The ISC takes opportunities to build awareness of risks in the public mind and creating political interest, for example in 2014, in regard to the importation of dangerous weed seeds going straight through Australian quarantine checks, and again in 2016 embarrassing eBay into temporary action, for example in 2017, in regard to the smooth newt, and that invasive species are possibly a greater threat to native Australian species than habitat loss which is dramatic and assumed to be more important.

===Alliances and collaborations===
The ISC will coauthor academic and technical papers with research bodies. For example, in 2010 they collaborated with CSIRO on biofuel sources becoming weeds due to the inherent nature of many of them having strong weed potential.

They will partner with other organisations, for example Paddy Pallin Foundation, an environmental organisation, on weed management, for example Island Conservation, another environmental organisation, on sustaining biodiversity on islands.

===Direct science, research, and analysis===
The ISC also directly undertakes basic science and research, such as in running smooth newt surveys in and around Melbourne.

The ISC research and analysis is cited by others, for example in work by the University of Technology Sydney on recreational hunting.

===Outreach and engagement===
The ISC operates a science outreach programme focussed on invasive species impacting on the environment.

====Froggatt Awards====

Since 2003 the ISC has presented one or more awards to people who have made a major contribution to protecting Australia's native plants and animals, ecosystems, and people from dangerous new invasive species. The Froggatt Awards are named in honour of Australian entomologist Walter Froggatt.
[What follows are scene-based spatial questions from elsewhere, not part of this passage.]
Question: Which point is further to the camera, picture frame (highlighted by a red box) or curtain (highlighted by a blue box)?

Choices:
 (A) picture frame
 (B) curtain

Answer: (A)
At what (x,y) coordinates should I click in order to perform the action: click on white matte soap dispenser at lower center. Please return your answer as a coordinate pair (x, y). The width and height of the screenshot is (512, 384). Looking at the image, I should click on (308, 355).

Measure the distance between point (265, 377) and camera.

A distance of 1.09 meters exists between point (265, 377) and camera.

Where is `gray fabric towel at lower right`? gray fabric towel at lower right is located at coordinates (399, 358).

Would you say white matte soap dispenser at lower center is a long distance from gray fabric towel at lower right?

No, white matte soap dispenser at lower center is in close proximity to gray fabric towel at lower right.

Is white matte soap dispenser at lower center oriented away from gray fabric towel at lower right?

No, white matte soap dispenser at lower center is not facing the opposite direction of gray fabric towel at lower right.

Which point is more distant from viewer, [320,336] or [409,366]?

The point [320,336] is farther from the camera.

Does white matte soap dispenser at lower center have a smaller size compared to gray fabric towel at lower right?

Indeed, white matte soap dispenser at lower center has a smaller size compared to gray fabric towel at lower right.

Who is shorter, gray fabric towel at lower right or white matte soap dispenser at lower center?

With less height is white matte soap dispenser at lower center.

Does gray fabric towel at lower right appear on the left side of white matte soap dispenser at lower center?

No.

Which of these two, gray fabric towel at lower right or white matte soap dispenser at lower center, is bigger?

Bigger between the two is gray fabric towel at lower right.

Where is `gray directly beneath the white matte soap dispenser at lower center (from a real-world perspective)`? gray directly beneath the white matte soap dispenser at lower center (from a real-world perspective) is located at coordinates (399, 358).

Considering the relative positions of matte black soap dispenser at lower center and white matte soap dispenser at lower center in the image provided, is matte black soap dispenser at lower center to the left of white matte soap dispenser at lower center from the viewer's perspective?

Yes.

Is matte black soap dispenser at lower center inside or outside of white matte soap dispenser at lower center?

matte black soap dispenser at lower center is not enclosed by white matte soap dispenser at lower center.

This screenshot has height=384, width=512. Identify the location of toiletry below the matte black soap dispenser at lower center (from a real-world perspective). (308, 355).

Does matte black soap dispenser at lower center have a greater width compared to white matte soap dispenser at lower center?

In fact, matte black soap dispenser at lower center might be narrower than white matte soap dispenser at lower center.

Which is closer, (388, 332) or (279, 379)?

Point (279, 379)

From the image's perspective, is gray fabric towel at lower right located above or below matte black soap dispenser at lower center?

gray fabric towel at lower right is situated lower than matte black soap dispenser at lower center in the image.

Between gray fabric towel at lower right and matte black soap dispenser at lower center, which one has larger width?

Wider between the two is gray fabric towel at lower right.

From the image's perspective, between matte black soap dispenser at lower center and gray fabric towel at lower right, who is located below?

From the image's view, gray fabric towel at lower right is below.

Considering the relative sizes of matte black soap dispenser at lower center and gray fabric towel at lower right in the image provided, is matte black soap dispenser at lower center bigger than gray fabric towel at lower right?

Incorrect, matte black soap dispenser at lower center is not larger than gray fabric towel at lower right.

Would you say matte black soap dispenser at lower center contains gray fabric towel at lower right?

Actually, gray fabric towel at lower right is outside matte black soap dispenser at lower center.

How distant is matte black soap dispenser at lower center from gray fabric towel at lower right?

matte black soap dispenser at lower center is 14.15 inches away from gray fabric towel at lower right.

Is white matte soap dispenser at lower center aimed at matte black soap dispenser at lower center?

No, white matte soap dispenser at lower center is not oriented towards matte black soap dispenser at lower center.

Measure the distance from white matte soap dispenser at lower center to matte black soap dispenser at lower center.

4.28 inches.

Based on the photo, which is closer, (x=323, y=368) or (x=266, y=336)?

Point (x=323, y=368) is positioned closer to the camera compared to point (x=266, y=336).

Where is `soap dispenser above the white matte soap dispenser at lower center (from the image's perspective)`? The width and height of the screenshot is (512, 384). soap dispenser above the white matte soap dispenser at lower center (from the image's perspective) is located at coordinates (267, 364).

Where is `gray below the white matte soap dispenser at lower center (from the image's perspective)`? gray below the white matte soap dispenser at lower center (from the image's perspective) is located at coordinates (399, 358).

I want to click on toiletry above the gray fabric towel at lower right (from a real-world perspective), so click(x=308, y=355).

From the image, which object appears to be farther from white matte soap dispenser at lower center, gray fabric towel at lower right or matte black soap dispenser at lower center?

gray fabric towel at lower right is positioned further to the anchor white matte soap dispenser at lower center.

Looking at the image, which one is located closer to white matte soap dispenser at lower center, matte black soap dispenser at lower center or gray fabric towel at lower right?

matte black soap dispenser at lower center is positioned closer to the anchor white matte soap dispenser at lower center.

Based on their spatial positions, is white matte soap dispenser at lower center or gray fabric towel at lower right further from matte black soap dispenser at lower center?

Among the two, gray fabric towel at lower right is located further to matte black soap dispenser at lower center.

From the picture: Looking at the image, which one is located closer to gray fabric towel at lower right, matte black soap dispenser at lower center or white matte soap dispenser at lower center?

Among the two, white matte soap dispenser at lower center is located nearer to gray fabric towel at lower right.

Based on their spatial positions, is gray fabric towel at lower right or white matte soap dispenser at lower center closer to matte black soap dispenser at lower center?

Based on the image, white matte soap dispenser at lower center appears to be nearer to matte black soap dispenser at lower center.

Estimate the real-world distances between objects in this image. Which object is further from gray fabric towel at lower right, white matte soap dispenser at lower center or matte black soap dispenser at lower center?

These awards received exceptional national media coverage, and even international coverage, when one was awarded to the Australian Federal Minister for Agriculture and Water Resources, Barnaby Joyce, in part for the Minister's action in regard to pet dogs incorrectly brought to Australia by the actor, Johnny Depp, and his partner, in April 2015.

====Publications====
The ISC has a regular publication, the Feral Herald.

==Structure==
The ISC is run by a chief executive officer (CEO), and is overseen by a board of directors.

The CEO in 2017 is Andrew Cox.

The first Board President on formation in 2002 was Barry Traill.

The President of the Board from 2014 to 2017 is Esther Abram.